Когда-то читанное-перечитанное теперь пристрастился «переслушивать».
Нравится мне это делать, тупо слоняясь по всячески пересеченной лесистой местности.
Сегодня в наушниках целый день была книга Ирины Одоевцевой «На берегах Сены».
Помню Одоевцеву грузной, очень пожилой, в переделкинском Доме творчества писателей году, кажется, в 1988.
Годом ранее «маленькая поэтесса с огромным бантом» вернулась в СССР, прожив практически всю жизнь в эмиграции.
Одоевцеву поселили в так называемом «новом корпусе» Дома творчества, а я нарушал правила социалистического общежития по соседству, в коттедже, ранее принадлежавшем то ли Ардаматскому, то ли Кожевникову – не помню, да и не велика разница.

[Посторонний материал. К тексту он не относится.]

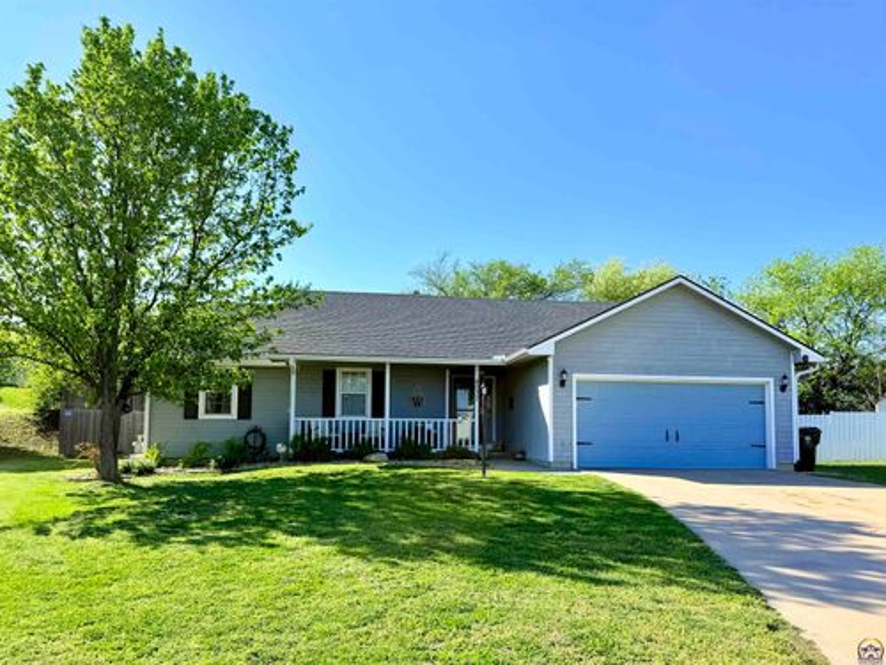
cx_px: 443
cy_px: 332
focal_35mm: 24
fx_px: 614
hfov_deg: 71.6
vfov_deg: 56.8
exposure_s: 1/3759
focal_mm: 6.76
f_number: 1.78
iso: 80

Первый раз мы встретились на асфальтированной дорожке, ведущей от «нового» к «старому» корпусу – я возвращался с завтрака, а Одоевцеву на диковинном в те годы навороченном инвалидном кресле вывезла на прогулку специально обученная женщина.
Бездарно проблеял что-то насчет того, что счастлив видеть, что она прекрасно выглядит и еще какую-то хрень про чудесную погоду.
Ирина Владимировна спросила мое имя, повторила его вслух со своей знаменитой картавинкой, и протянула руку, которую мне хватило сообразительности не пожать двумя руками, а поцеловать, склонившись к ней с элегантностью гопника.
Мысль о том, что я допущен к руке, которую целовали Гумилёв, Мережковский, Бунин, Георгий Иванов, Мандельштам, Андрей Белый, Северянин в голову не пришла.
Мысли ко мне вообще приходят не часто.
Имя мое Одоевцева, безусловно, тут же забыла, потому что в дальнейшем всякий раз при случайной встрече, коих и было-то числом не более четырех, называла меня «mon mousquetaire» – об те поры я еще брил физиономию и носил длинные волосы, водившиеся на моей пустой башке в количестве изрядном весьма.
Иногда Ирина Владимировна устраивала в холле первого этажа нечто наподобие литературных вечеров, где рассказывала членам Союза писателей СССР о своей жизни.
Члены Союза писателей СССР ради этого даже оставляли ненадолго свои пишущие машинки с творимой нетленкой.
…Через год в Переделкине я жил в том самом номере, где ранее проживала Одоевцева.
Лежа в ванне, пытался проникнуться трепетным сознанием, что в этой ванне совершала омовения та, в которую были влюблены крупнейшие поэты «Серебряного века».
Сознание трепетало, но как-то лениво.
Однажды поздно вечером ко мне неожиданно заявилась Таня – миловидная молодая официантка из столовой Дома творчества.
Таня была в хлам.
- Я побуду у тебя!..
Плюхнувшись на диван, Таня попыталась закурить, но так , сидя, и уснула, что-то бормоча себе под нос и взбрыкивая ногами.
Минут через двадцать она посмотрела на меня взглядом в стадии зачаточного прояснения:
- Поставь!..
- Что?..
- Поставь, я сказала!..
Я решил, что она решила отправиться домой и, взяв ее подмышки, поставил на ноги.
- Поставь мне пистон, гад!..
И Таня рухнула на пол, свалив на себя высокий торшер под желтым абажуром.
Выражение «поставить пистон» я услышал тогда впервые в жизни.
А дух изысканной и утонченной Ирины Владимировны Одоевцевой в ту же секунду навсегда в ужасе покинул восьмой номер в новом корпусе переделкинского Дома творчества Союза писателей СССР.